If the script is, indeed, running short of memory (which would not surprise me), the easiest way to resolve the problem would be to move the write.table() from the outside to the inside of the loop, to replace the rbind(). It would just be necessary to create a new file name for the CSV file that is written from each output, e.g. by:
csvFileName <- sprintf("compareRegAndRev%03d_%03d.csv",i,j)

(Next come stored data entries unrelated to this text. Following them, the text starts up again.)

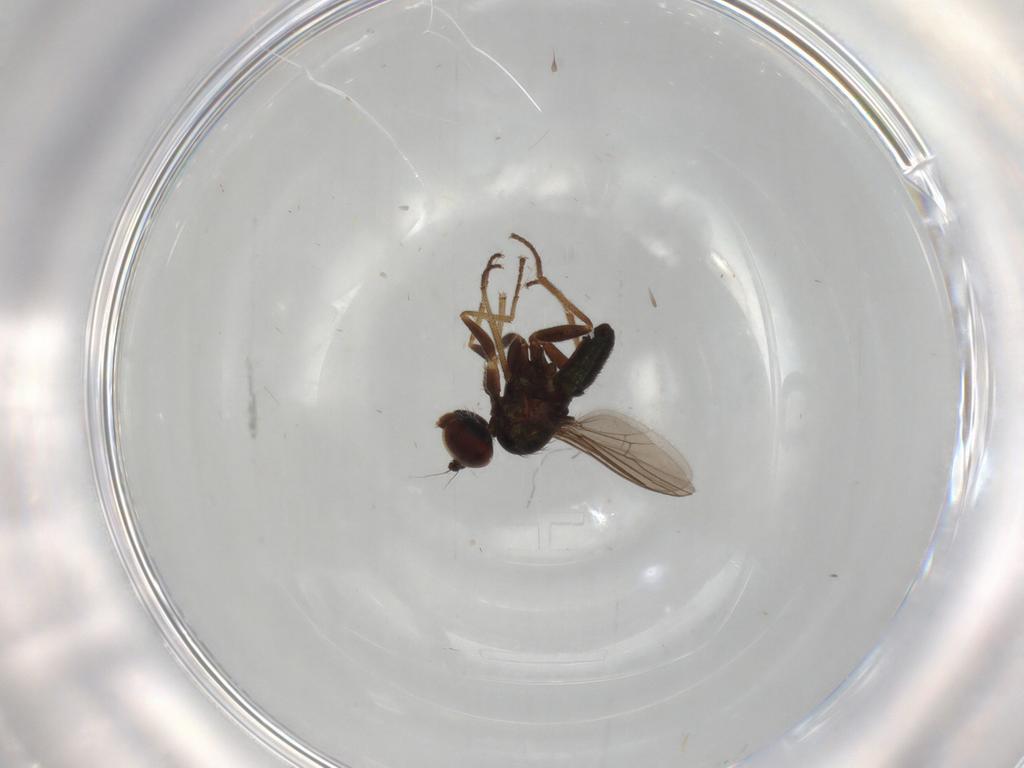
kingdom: Animalia
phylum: Arthropoda
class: Insecta
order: Diptera
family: Dolichopodidae
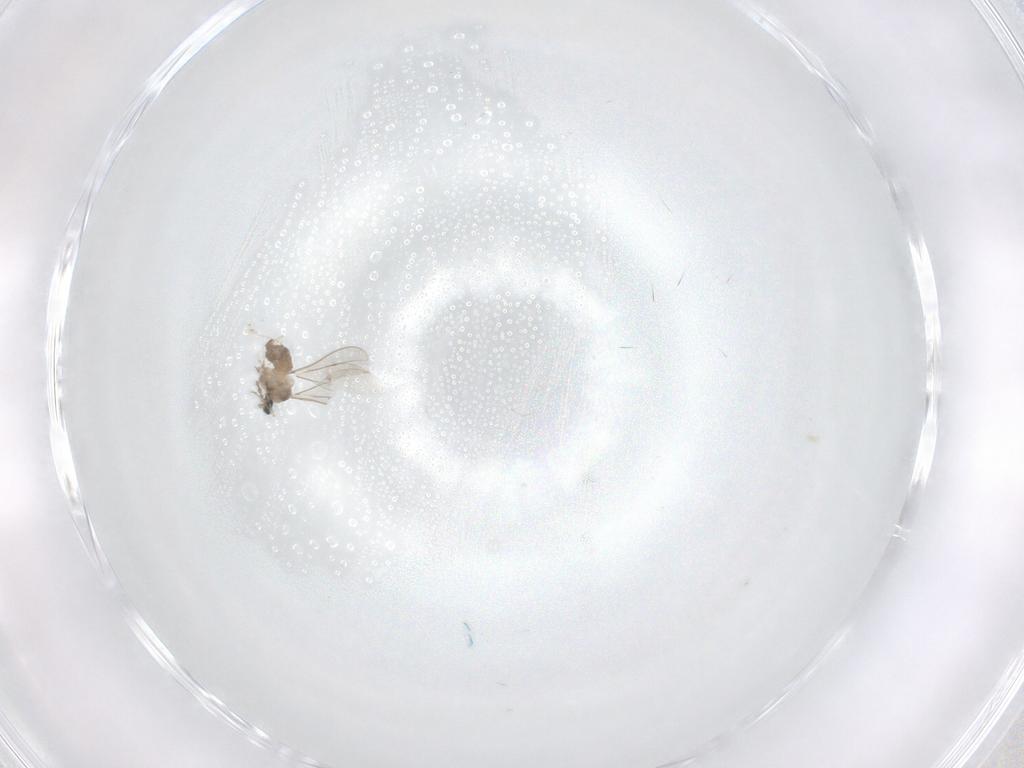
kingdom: Animalia
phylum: Arthropoda
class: Insecta
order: Diptera
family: Cecidomyiidae
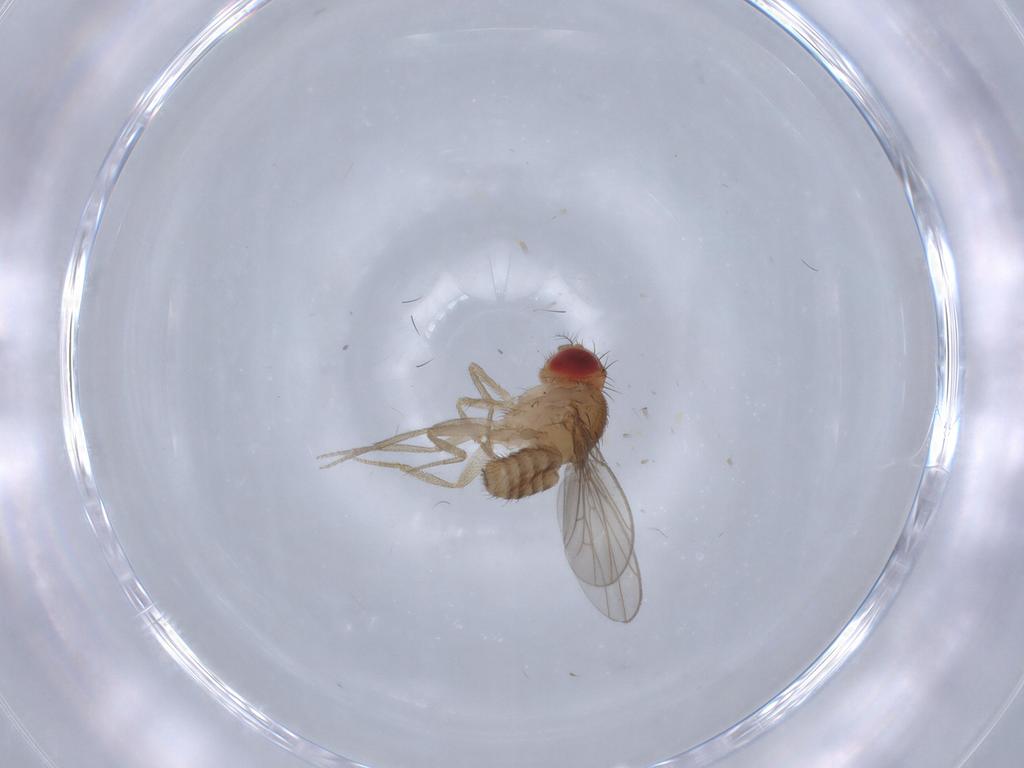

If the CSV files are written without headers, they could then be concatenated separately outside R (e.g. using cat in Unix) and the header added later.
While this approach might succeed in creating the CSV file that is sought, it is possible that file might be too big to process subsequently. If so, it may be preferable to process the CSV files individually, rather than concatenating them at all.